How to complete this task: Only the lines from the start of the data through the line containing "Jura, DeLonghi & more." should be written out, exactly as they are, with both ends included and the pictures left out.

Segment Start: The input

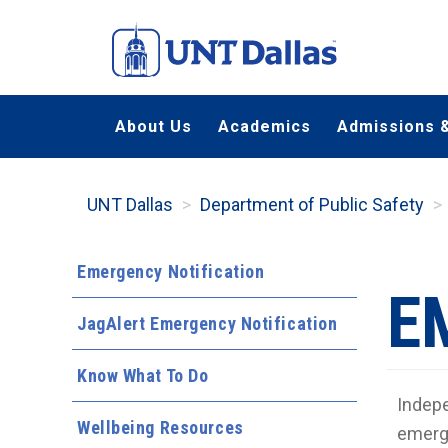
Skip
to
main
content
About Us
Academics
Admissions &
UNT Dallas
Department of Public Safety
Emergency Notification
E
JagAlert Emergency Notification
Know What To Do
Indepe
Wellbeing Resources
emerg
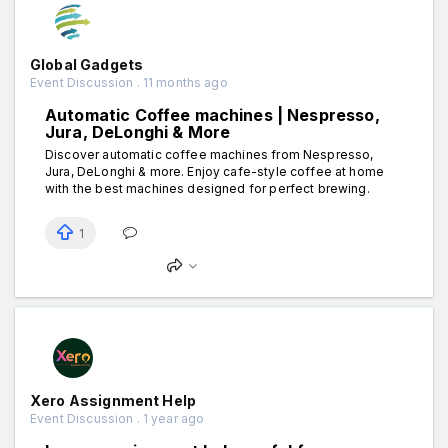
Global Gadgets
Event Discussion . 11 months ago
Automatic Coffee machines | Nespresso,
Jura, DeLonghi & More
Discover automatic coffee machines from Nespresso,
Jura, DeLonghi & more. Enjoy cafe-style coffee at home
with the best machines designed for perfect brewing.
1
Xero Assignment Help
Event Discussion . 1 year ago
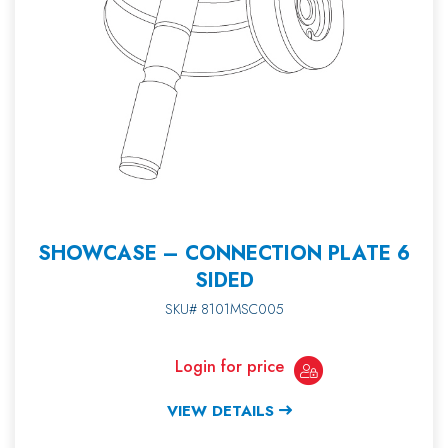
SHOWCASE – CONNECTION PLATE 6
SIDED
SKU# 8101MSC005
Login for price
VIEW DETAILS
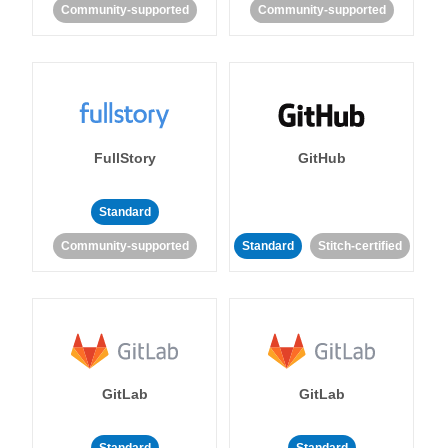
Community-supported
Community-supported
FullStory
GitHub
Standard
Community-supported
Standard
Stitch-certified
GitLab
GitLab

Segment End: The input

Answer space:
Skip
to
main
content
About Us
Academics
Admissions &
UNT Dallas
Department of Public Safety
Emergency Notification
E
JagAlert Emergency Notification
Know What To Do
Indepe
Wellbeing Resources
emerg
Global Gadgets
Event Discussion . 11 months ago
Automatic Coffee machines | Nespresso,
Jura, DeLonghi & More
Discover automatic coffee machines from Nespresso,
Jura, DeLonghi & more. Enjoy cafe-style coffee at home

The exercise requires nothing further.